Text provided.
+===+
Nearly 2:30 and temp is 165. I wrapped it and put it back in with pit at 245. I never turned it and 1st thing I notice is I have a nice crust on the fat side and nothing on the other. Makes me think you have to turn it at some point??


----------



## Charles Helm (Oct 22, 2004)

Shouldn't have to turn it if the pit is heating evenly.


----------



## bigl (Mar 3, 2008)

What time did you pull it and what was the temp.


----------



## hotfoot (Mar 22, 2008)

Wound up pulling it off at 4 and put it in a cooler for another hour. Temp was 185 when I put it in the cooler. I didn't check it again. We cut it at 5:30 and it was very tender. Even the flat was good.


----------



## .800KING50 (Jun 30, 2011)

not even going to read other responses before i put this.
coat thickly with 
40% kosher salt 
60% coarse grind black pepper 
stay around 275 degrees until it passes the poke test 
better have a sharp *** knife the bark will be like concrete and out of this world


----------



## madshad (Jun 11, 2012)

*gettin it right*

include brown suger and honey in the rubb wit you seasoning mix only apply honey to non fat side then apply your brown sug seasonig mix (sprink it on thick ) once it seasoned put in ice box season side down salt and pepper the fat side at this point also . *** take brisket season side down straight over fire bout 5-8 min gets the crust take off rap it or smoke it open 12+ hrs longer the beteer magic number is 250 temp.HOOK'EM


----------
+===+
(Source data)
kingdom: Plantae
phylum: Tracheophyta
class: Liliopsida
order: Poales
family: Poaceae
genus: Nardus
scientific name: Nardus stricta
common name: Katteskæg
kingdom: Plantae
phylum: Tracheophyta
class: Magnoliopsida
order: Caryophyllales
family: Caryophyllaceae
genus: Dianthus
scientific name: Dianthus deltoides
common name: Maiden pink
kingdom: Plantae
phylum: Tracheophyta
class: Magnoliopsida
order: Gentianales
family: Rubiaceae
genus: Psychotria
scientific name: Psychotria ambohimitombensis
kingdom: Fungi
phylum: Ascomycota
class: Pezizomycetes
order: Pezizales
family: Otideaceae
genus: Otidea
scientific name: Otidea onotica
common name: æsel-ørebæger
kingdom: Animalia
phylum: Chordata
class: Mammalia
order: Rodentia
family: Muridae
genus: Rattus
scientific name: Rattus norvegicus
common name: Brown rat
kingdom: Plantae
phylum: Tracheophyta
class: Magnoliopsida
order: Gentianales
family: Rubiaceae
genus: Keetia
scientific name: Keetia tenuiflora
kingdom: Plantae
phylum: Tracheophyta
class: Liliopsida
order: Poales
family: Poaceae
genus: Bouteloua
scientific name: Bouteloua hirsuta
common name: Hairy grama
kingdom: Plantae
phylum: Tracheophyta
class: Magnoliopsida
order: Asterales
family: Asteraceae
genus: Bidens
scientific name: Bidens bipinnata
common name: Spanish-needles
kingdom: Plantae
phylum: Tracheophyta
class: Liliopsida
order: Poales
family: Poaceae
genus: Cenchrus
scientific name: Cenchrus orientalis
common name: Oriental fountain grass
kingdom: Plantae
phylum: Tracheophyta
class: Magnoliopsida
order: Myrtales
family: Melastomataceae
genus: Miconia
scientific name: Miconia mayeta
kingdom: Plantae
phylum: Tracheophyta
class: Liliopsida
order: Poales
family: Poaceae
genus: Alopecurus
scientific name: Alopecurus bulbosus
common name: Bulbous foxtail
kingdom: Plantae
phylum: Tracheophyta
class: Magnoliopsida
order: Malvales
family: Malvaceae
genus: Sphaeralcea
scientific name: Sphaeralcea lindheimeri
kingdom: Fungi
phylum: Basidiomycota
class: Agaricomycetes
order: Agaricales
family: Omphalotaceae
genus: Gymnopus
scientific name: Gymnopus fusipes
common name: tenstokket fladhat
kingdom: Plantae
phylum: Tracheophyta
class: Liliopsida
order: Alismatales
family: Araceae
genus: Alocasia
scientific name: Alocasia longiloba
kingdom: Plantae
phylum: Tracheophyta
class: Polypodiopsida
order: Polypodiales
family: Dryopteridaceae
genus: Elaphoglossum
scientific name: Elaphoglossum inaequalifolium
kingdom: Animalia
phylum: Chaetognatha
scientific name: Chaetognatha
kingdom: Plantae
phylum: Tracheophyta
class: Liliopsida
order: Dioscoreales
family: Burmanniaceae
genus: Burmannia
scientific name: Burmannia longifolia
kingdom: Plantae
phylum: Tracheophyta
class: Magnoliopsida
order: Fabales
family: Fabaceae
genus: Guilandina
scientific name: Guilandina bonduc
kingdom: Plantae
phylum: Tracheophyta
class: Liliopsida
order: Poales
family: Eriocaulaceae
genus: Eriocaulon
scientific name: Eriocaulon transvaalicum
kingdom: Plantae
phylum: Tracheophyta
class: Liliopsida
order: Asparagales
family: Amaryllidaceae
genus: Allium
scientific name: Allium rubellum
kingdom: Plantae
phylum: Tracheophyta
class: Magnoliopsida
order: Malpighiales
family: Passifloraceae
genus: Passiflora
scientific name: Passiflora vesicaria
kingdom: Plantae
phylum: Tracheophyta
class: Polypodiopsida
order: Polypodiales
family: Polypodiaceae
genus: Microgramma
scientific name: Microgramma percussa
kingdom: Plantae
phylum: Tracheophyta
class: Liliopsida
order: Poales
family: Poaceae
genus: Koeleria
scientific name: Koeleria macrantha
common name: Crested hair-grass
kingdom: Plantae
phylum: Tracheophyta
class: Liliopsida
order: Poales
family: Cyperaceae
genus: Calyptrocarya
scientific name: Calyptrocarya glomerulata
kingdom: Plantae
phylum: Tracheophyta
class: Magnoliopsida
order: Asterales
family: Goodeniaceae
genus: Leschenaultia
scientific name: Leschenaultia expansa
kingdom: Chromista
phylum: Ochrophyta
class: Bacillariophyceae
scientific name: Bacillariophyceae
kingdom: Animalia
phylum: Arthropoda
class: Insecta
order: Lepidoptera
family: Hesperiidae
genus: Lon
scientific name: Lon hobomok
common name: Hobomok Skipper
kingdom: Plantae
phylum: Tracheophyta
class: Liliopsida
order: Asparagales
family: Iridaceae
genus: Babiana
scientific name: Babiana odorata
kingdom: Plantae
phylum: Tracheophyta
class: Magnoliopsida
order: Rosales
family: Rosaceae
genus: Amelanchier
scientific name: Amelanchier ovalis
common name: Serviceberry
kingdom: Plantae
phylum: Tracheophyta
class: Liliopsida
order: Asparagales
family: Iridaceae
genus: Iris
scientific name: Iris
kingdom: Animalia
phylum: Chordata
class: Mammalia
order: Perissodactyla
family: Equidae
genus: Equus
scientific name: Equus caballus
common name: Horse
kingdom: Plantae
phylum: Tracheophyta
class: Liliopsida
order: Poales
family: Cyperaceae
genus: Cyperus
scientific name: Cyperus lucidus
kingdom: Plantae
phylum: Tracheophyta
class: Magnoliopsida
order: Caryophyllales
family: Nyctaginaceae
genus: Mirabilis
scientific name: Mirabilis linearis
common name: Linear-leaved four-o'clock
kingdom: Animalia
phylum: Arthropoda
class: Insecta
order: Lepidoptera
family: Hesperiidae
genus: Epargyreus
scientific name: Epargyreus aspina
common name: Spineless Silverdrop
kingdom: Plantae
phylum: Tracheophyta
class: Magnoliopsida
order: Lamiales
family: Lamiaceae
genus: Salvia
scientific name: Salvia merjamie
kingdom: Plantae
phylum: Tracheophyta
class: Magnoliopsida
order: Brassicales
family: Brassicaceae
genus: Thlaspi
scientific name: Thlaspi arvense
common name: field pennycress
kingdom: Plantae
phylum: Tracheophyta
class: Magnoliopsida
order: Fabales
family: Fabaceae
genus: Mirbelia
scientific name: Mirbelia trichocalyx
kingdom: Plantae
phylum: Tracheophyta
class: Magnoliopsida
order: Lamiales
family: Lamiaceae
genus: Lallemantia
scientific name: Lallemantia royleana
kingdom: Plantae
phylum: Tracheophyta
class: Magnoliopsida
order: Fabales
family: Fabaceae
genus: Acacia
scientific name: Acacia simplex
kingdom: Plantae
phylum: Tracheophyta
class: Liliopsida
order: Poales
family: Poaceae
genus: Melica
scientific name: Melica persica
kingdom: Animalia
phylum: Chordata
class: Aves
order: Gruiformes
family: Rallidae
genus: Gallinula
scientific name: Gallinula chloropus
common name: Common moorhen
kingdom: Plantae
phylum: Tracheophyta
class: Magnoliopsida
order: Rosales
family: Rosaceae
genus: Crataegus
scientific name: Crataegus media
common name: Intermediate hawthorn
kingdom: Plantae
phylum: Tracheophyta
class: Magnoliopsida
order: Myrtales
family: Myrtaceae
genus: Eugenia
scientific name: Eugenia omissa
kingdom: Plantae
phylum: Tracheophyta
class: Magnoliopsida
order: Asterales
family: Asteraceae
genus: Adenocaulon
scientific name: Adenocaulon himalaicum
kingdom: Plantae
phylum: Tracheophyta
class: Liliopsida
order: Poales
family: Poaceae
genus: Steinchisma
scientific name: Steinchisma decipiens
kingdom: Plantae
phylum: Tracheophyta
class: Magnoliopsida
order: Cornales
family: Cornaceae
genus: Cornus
+===+
Stated task. Repeat the brisket thread word for word, starting at "not even going" and continuing up to and including "(Jun 11, 2012)". Rely only on the brisket thread when you respond.

Task answer.
not even going to read other responses before i put this.
coat thickly with 
40% kosher salt 
60% coarse grind black pepper 
stay around 275 degrees until it passes the poke test 
better have a sharp *** knife the bark will be like concrete and out of this world


----------



## madshad (Jun 11, 2012)